Chocolate manufacturers, human rights groups and the Ivory Coast Government have signed pact aimed at ending the abuse of child labour in the chocolate industry.
The agreement aims to address the use of children in West Africa's cocoa fields, and measures designed to crack down on mistreatment are set to be in place before the harvest season in autumn.
In the future, the group will also advise a new foundation on how to eliminate the practice which sees children working in the cocoa fields of Ivory Coast and Ghana for little or no wages.
Media attention about the practice has presented a potential public relations nightmare for the chocolate industry.
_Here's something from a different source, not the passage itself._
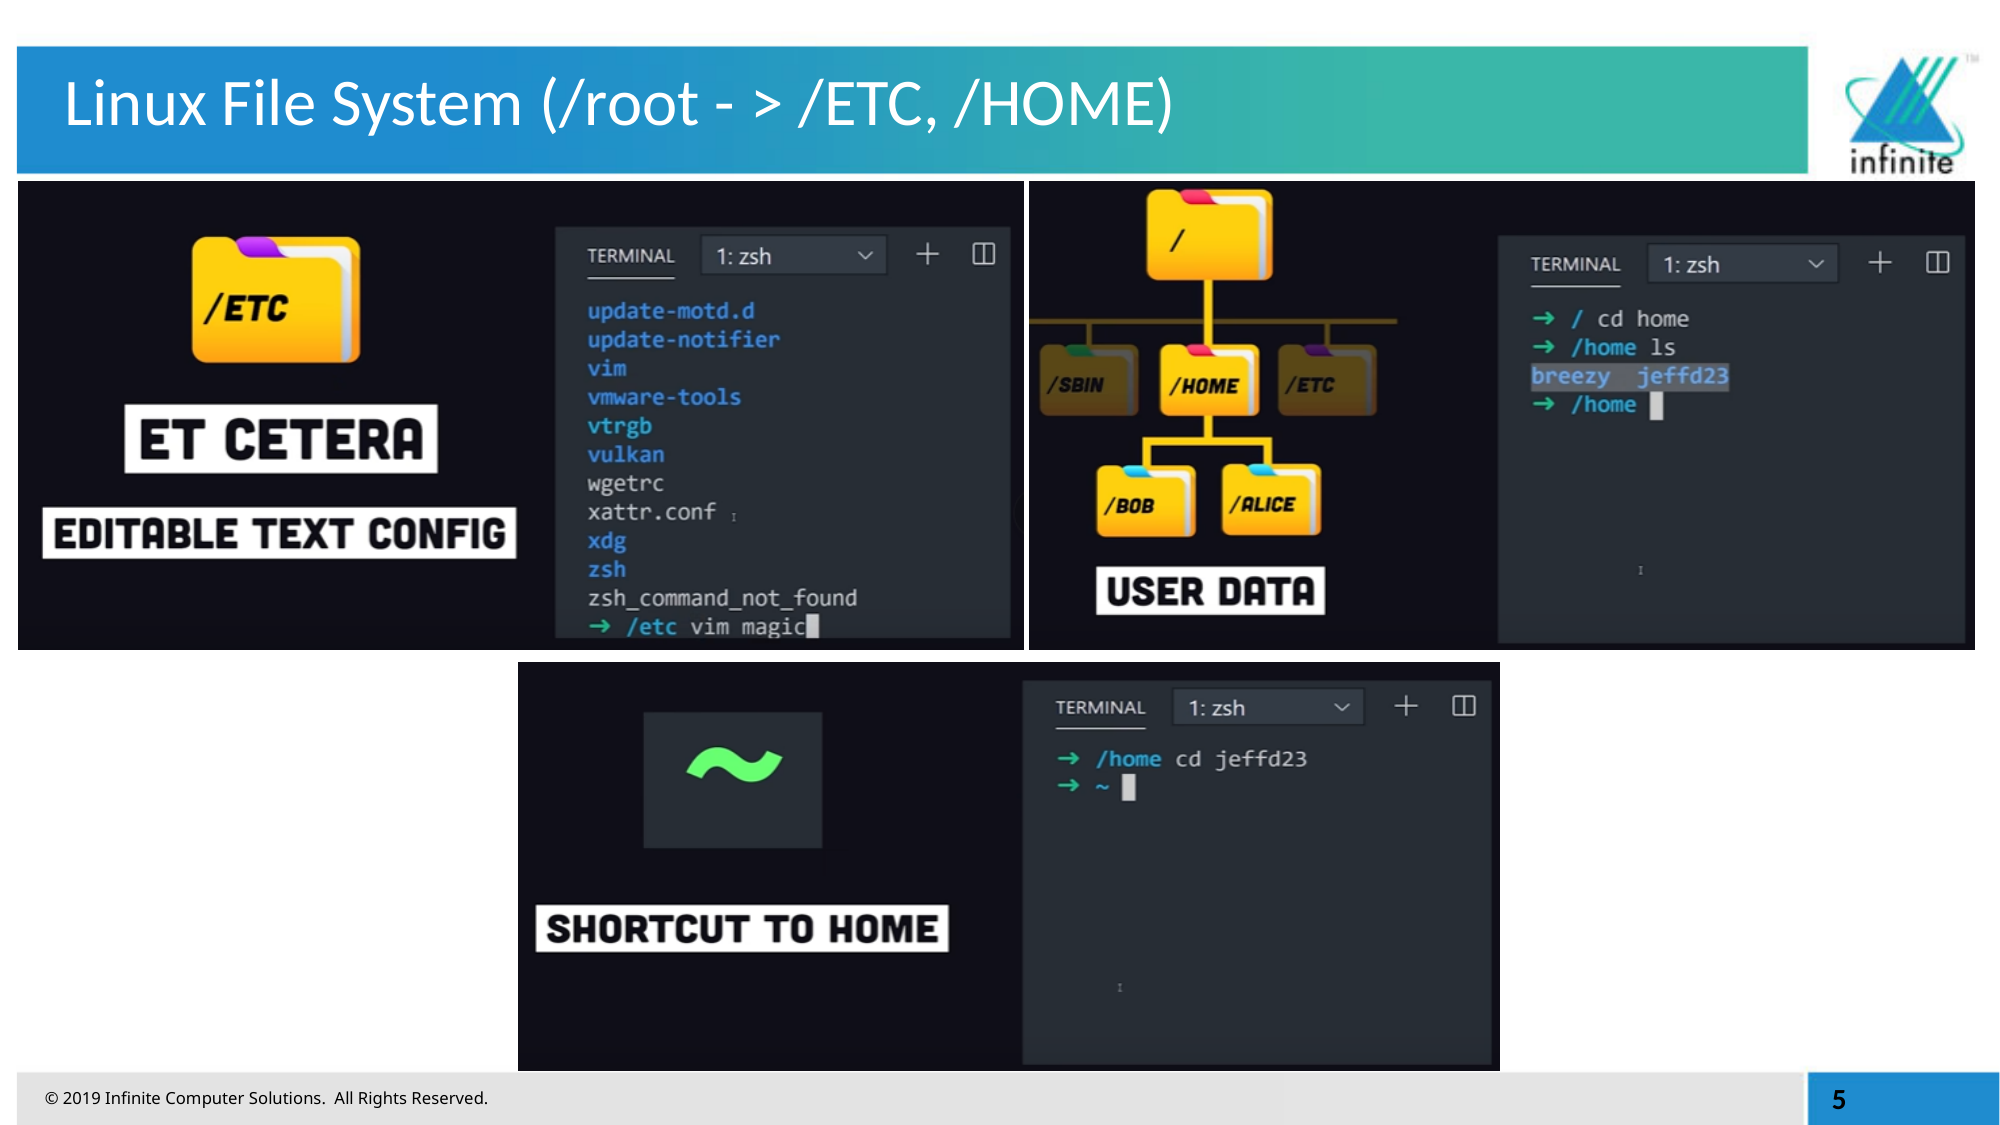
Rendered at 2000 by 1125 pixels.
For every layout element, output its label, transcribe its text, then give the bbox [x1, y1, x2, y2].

title Linux File System (/root - > /ETC, /HOME) [49, 51, 1913, 182]
picture [16, 0, 2000, 1125]
slide_number <number> [1662, 1073, 2000, 1125]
Chocolate manufacturers were blamed for helping to create market conditions which encourage child slavery and poverty in the African cocoa industry.
Cleaning Up Chocolate
1 October 2001: Probe of West African labour practices begins
1 December 2001: Plan to eliminate child slave labour outlined
1 May 2002: Pact to end child slave labour is signed
1 July 2002: Foundation to reunite children with their families to be set up
1 July 2005: Standards to be established to identify cocoa grown without child slave labour
Critics say by keeping prices low and farmers in poverty, the multinationals drove some of them into using forced labour.
"This Memorandum of Co-operation shows that the industry is moving forward on several fronts to deal with abusive labour practices," said Susan Smith, spokeswoman for the Chocolate Manufacturers Association (CMA).
The CMA and World Cocoa Foundation first proposed the binding memorandum in September last year, following pressure from moves last year to introduce a chocolate product labelling bill in the US Congress.
The Ivorian Government and cocoa operators have all along maintained that reports of slavery have been exaggerated and are unrepresentative of most cocoa plantations.
They have said that the buying chain for cocoa was so complex that it was impossible to guarantee the working practices on every farm.
At least 15,000 children from Mali are thought to be in the neighbouring Ivory Coast, producing cocoa for almost half of the world's chocolate.
The slave children are taken from poor areas of Mali. Many are the sons and daughters of street sellers, or slum children whose parents sell them for just a few dollars.
An independent study of cocoa, cashew and coffee farming is now being completed by the International Institute of Tropical Agriculture (IITA) with collaborators in Cameroon, Ivory Coast, Ghana, Guinea, and Nigeria.
Ivory Coast, Ghana, and Nigeria rank as the world's first, second, and fourth largest cocoa producers.